Not all his stories involved myths, or perhaps they did. He wrote in The Cairngorm Club Journal of John Michie, a Glengairn shepherd, who had one withered hand and the other unusually large and powerful. One night while asleep in a barn at Braemar he was roused by something running over him. He reached out and caught the culprit, a rat, that he squeezed to death in his one good hand. 

The Cairngorm Club Journal was one of several publications that used Dieckhoff contributions. Unsurprisingly he contributed to An Gaidheal the monthly magazine of an Comunn Gaidheal. In December 1932 it published his Parallels in Gaelic and Russian Folk-Poetry – the topic of his lecture in which he drew comparisons between the two cultures that highlighted intricacies of language and their possible common roots. He claimed that ‘northern parts of Great Britain and Russia happen to be the only countries in Europe where ancient epic poetry was recited and sung among the people down to our own days, with the exception of the Faroe Islands…’  the reason he put down to the ‘remoteness and comparative inaccessibility of the Highlands and Islands of Scotland on the one hand, and the natural barrier of the immense forests and swamps of northern Russia on the other.’

He mentioned a Russian folk song collector Peter N. Rybnikov who risked life and limb in wintry Russian conditions on the trail of one balladeer, a transitory tailor, noting that until recently (1930s) in the Scottish Highland tailors were also itinerant. He found him by serendipity, an old man with ’a great white beard, bright eyes, and a kindly expression of countenance.’  The old man sang several ballads including the famous Sadko, the merchant of Novgorod, a medieval epic poem about an adventurer, merchant and musician; a tale that influenced authors of the 19th and 20th centuries such as Tolstoy and Arthur Ransome and is the subject of Rimsky-Korsakov’s opera, Sadko. I think Dieckhoff stretches comparisons a bit too far but his writings are fascinating nonetheless. One area he recognises as being very different between the two cultures is that Gaelic epic poetry emerged far earlier than anything Russian which, according to him, appeared in the middle ages and lack the structure and rhyme of the Gaelic which were the product of men skilled in ‘language, phonetics and metres.’

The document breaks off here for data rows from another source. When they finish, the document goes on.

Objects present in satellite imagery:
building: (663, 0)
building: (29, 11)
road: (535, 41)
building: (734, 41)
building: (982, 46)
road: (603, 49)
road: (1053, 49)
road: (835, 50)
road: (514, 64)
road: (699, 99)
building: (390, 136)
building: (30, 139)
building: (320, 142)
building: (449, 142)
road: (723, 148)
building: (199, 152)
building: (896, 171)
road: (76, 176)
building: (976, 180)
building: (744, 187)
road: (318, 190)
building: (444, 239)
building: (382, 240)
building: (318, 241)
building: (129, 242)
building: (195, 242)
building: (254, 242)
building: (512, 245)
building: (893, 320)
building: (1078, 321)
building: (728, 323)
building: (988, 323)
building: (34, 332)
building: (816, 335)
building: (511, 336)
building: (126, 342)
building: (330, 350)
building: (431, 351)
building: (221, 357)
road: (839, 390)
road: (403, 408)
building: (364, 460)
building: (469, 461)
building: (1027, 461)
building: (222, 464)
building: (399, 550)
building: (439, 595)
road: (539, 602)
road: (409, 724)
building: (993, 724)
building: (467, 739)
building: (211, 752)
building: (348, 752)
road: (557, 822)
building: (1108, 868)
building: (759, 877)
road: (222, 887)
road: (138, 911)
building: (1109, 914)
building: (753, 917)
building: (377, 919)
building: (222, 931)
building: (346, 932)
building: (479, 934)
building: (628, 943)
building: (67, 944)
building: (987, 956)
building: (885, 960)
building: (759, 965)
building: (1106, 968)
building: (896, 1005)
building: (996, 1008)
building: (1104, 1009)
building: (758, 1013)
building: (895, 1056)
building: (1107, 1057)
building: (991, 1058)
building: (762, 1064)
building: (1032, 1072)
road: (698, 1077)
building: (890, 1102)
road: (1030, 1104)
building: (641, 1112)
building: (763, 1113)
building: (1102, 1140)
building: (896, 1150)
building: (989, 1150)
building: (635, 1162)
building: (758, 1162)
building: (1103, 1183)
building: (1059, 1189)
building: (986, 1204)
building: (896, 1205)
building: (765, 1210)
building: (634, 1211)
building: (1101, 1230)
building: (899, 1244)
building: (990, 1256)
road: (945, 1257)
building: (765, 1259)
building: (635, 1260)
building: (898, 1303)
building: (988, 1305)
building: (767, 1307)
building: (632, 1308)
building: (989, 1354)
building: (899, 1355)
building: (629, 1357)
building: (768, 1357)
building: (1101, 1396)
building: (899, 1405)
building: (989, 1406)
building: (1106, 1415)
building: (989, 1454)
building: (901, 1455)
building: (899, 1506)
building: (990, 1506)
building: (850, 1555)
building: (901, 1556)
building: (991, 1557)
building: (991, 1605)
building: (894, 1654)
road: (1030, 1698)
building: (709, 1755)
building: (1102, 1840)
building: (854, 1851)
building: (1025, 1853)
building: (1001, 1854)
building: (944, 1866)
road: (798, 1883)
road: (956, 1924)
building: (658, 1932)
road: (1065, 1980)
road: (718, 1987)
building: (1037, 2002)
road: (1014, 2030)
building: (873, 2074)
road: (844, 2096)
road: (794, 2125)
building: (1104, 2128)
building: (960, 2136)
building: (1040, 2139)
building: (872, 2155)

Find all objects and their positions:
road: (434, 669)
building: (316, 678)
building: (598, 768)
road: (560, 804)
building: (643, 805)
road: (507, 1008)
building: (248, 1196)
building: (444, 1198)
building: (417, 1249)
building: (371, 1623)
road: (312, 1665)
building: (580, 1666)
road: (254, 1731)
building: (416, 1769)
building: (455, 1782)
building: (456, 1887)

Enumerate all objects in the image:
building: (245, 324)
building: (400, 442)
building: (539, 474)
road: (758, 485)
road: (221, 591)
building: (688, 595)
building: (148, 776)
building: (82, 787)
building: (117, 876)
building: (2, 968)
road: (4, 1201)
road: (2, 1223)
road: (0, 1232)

Heinrich Cyril Dieckhoff is a fascinating individual. A Russian on the run who found sanctuary and contentment in Scotland during his long years at the Abbey in Fort Augustus that provided him with time to foster relationships with his local community and through his respect for it and their heritage he was able to repay their welcome with scholarly works that demonstrated his veneration of the Gael. A kind and sociable man he will be remembered for his erudite work on the Gaelic language but perhaps not remembered quite enough.